Vale Tudo still exists, however not in the same vicious form it did in the 1960s-1980s. True Vale Tudo events take place underground and unsanctioned, as it pushes the line of what’s acceptable in the mainstream. Even so, the sport has banned some acts like groin strikes and eye-gouging, making it a lot closer to what we know as MMA.
Several promotions ran Vale Tudo fights during the 1990s, including Shooto in Japan, and the World Vale Tudo Championship (WVC) and International Vale Tudo Championship (IVC) out of São Paulo in Brazil. The latter two came to an end in the early 2000s.
Other Vale Tudo promotions include Vale Tudo Japan, Meca World Vale Tudo and Rio Heroes. The last two stopped holding events in 2005 and 2008 respectively. Vale Tudo Japan last held an event in 2013, though was only running regularly between 1994-1999.
Notable Vale Tudo Japan fighters include Rickson Gracie (who won the first two tournaments in 1994 and 1995), Enson Inoue, Dan Severn, Frank Shamrock, Caol Uno, Jean Jacques Machado, Randy Couture, Andre Pederneiras, Takanori Gomi and Kyoji Horiguchi.
Vale Tudo Gear
The gear for Vale Tudo is much like what you’d wear in MMA. In the early days there were no gloves and no rules on uniforms (in the later years, fingerless gloves like we have in MMA were introduced).

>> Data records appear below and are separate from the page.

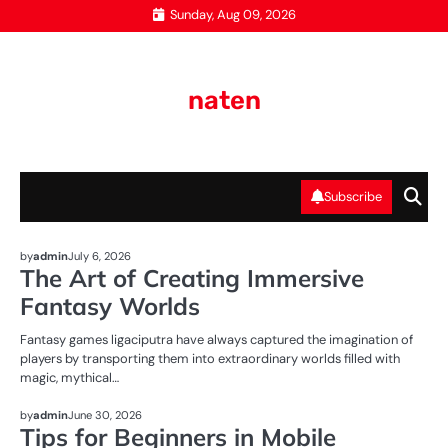
Skip
Sunday, Aug 09, 2026
to
content
naten
Subscribe
NEWS
by
admin
July 6, 2026
The Art of Creating Immersive
Fantasy Worlds
Fantasy games ligaciputra have always captured the imagination of
players by transporting them into extraordinary worlds filled with
magic, mythical…
NEWS
by
admin
June 30, 2026
Tips for Beginners in Mobile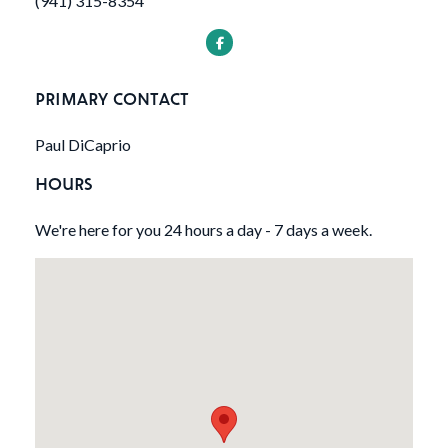
(941) 315-8354
PRIMARY CONTACT
Paul DiCaprio
HOURS
We're here for you 24 hours a day - 7 days a week.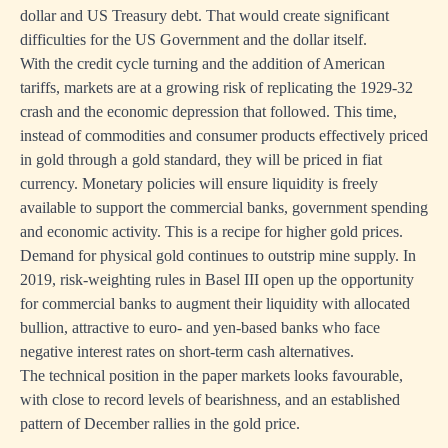
dollar and US Treasury debt. That would create significant
difficulties for the US Government and the dollar itself.
With the credit cycle turning and the addition of American
tariffs, markets are at a growing risk of replicating the 1929-32
crash and the economic depression that followed. This time,
instead of commodities and consumer products effectively priced
in gold through a gold standard, they will be priced in fiat
currency. Monetary policies will ensure liquidity is freely
available to support the commercial banks, government spending
and economic activity. This is a recipe for higher gold prices.
Demand for physical gold continues to outstrip mine supply. In
2019, risk-weighting rules in Basel III open up the opportunity
for commercial banks to augment their liquidity with allocated
bullion, attractive to euro- and yen-based banks who face
negative interest rates on short-term cash alternatives.
The technical position in the paper markets looks favourable,
with close to record levels of bearishness, and an established
pattern of December rallies in the gold price.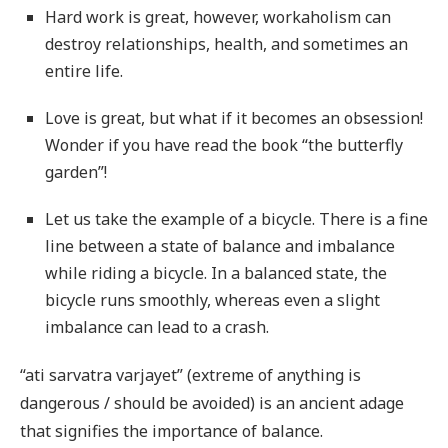
Hard work is great, however, workaholism can
destroy relationships, health, and sometimes an
entire life.
Love is great, but what if it becomes an obsession!
Wonder if you have read the book “the butterfly
garden”!
Let us take the example of a bicycle. There is a fine
line between a state of balance and imbalance
while riding a bicycle. In a balanced state, the
bicycle runs smoothly, whereas even a slight
imbalance can lead to a crash.
“ati sarvatra varjayet” (extreme of anything is
dangerous / should be avoided) is an ancient adage
that signifies the importance of balance.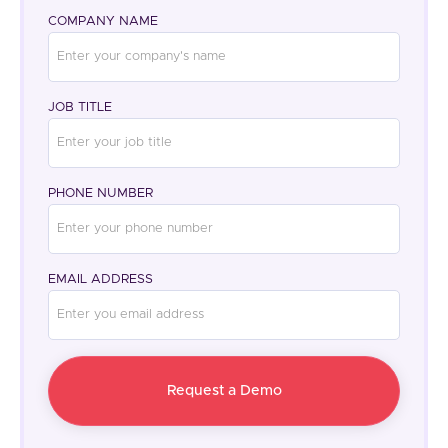
COMPANY NAME
JOB TITLE
PHONE NUMBER
EMAIL ADDRESS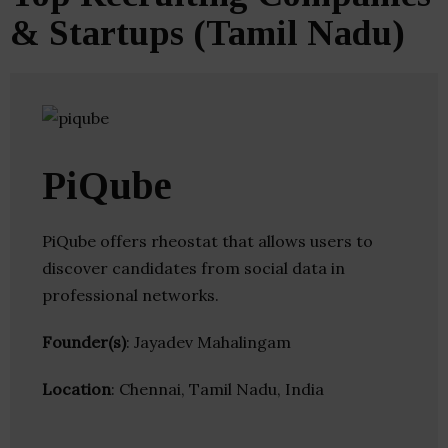
& Startups (Tamil Nadu)
PiQube
PiQube offers rheostat that allows users to
discover candidates from social data in
professional networks.
Founder(s)
: Jayadev Mahalingam
Location
: Chennai, Tamil Nadu, India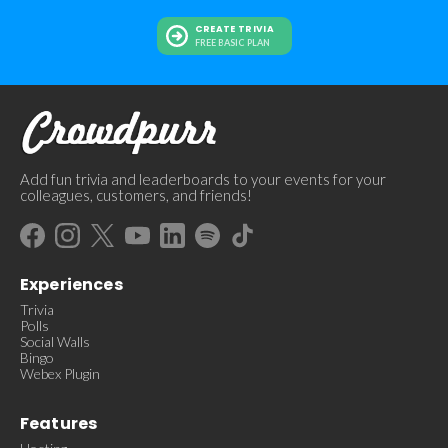
CREATE TRIVIA
FREE BASIC PLAN
Add fun trivia and leaderboards to your events for your
colleagues, customers, and friends!
Experiences
Trivia
Polls
Social Walls
Bingo
Webex Plugin
Features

The commonly used uniform and most recognizable symbol of Vale Tudo are Vale Tudo-style fight shorts. These are the tight compression shorts that a lot of MMA fighters prefer to wear – like these.

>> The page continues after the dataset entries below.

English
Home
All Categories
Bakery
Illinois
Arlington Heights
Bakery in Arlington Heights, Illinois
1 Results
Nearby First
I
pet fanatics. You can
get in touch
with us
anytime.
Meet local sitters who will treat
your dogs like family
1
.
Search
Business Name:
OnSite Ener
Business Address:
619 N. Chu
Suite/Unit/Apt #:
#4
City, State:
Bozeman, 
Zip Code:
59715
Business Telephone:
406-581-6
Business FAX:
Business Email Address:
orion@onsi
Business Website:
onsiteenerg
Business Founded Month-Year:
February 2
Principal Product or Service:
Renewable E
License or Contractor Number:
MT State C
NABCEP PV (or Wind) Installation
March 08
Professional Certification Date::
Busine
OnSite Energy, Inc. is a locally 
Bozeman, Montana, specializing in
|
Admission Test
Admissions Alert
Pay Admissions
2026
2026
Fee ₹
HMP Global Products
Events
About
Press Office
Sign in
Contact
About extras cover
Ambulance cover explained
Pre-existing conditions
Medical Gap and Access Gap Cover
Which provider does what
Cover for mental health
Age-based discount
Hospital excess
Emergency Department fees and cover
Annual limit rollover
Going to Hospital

The look of pride-era fighters such as Shogun Rua is a great example of what many Vale Tudo fighters wear (not much).
Other than this, if you’re planning to train Vale Tudo, just get the same gear you’d invest in for MMA.
How to Train Vale Tudo Today
If you want to train actual Vale Tudo today, there aren’t really a lot of options. You’d probably have to look to Brazil or Japan, where people may still teach the discipline. Be warned, however, that anywhere offering legitimate Vale Tudo may be more dangerous than your average MMA class.
Today, it’s best to see Vale Tudo as the historical predecessor to MMA and the UFC. The changes from Vale Tudo to MMA’s unified rules make sense, for the most part. It’s necessary to tone down some of the more violent moves such as groin strikes, eye-gouging and headbutts. Not only to preserve your safety, but to allow the sport of MMA to come into the mainstream and out of the underground.
Some sports still do retain the vestiges of Vale Tudo in some ways – Burmese kickboxing style Lethwei uses full contact striking, including headbutts, while bare-knuckle boxing is becoming increasingly popular today. However, it’s unlikely we’ll see a return of the true, “anything goes” fighting style that was classic Vale Tudo.